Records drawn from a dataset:
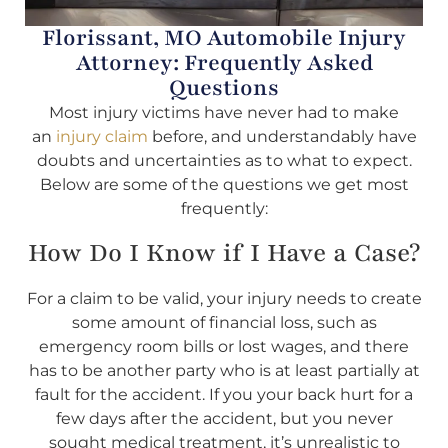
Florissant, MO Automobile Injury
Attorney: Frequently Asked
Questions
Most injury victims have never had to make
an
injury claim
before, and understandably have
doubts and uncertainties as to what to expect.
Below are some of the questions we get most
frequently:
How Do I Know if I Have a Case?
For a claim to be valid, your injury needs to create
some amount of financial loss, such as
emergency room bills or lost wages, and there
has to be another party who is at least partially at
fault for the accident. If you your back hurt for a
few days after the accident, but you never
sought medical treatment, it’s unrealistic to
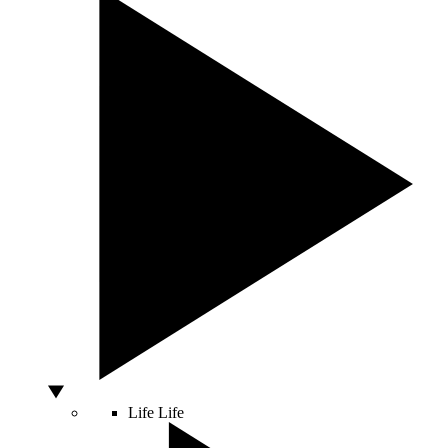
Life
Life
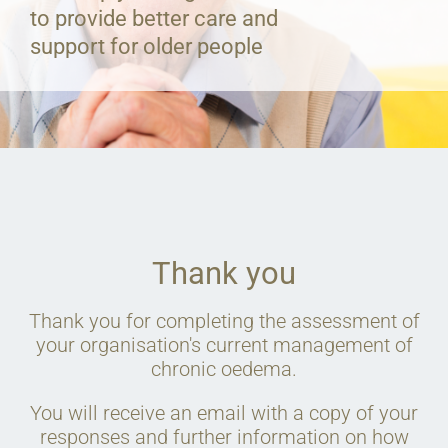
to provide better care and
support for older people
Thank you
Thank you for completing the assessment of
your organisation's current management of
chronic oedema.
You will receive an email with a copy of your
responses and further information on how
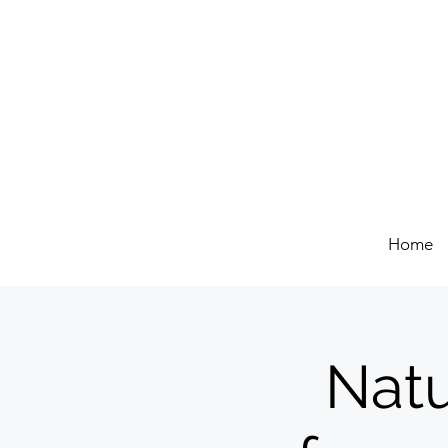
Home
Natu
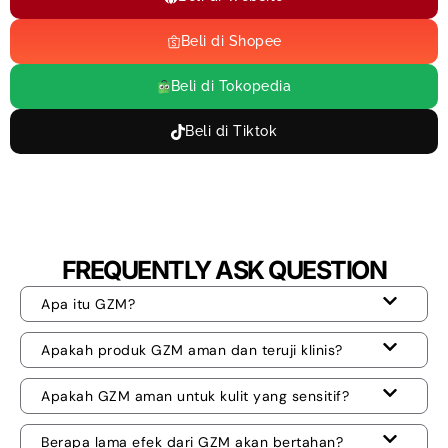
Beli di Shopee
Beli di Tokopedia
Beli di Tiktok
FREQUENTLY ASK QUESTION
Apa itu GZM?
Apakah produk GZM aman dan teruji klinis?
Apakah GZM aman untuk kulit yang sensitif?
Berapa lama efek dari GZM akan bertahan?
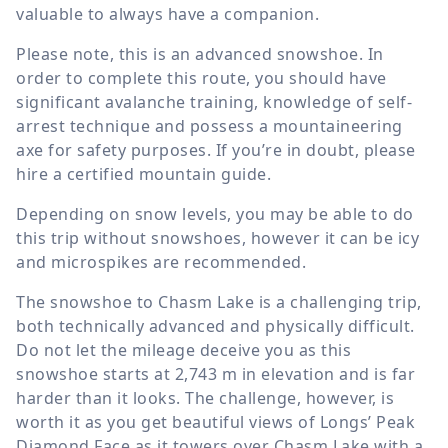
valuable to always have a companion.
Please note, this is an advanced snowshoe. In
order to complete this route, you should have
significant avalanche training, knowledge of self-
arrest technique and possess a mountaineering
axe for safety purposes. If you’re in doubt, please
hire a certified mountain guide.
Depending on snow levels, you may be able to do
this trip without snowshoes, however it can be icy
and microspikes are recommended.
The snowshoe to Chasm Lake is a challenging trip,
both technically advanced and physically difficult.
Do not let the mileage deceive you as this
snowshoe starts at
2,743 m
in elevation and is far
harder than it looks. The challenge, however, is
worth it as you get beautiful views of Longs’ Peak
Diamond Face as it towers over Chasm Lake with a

REQUIRED WORK:
Gather all lines from the records above in which "claim" appears.

WORKED SOLUTION:
injury claim
For a claim to be valid, your injury needs to create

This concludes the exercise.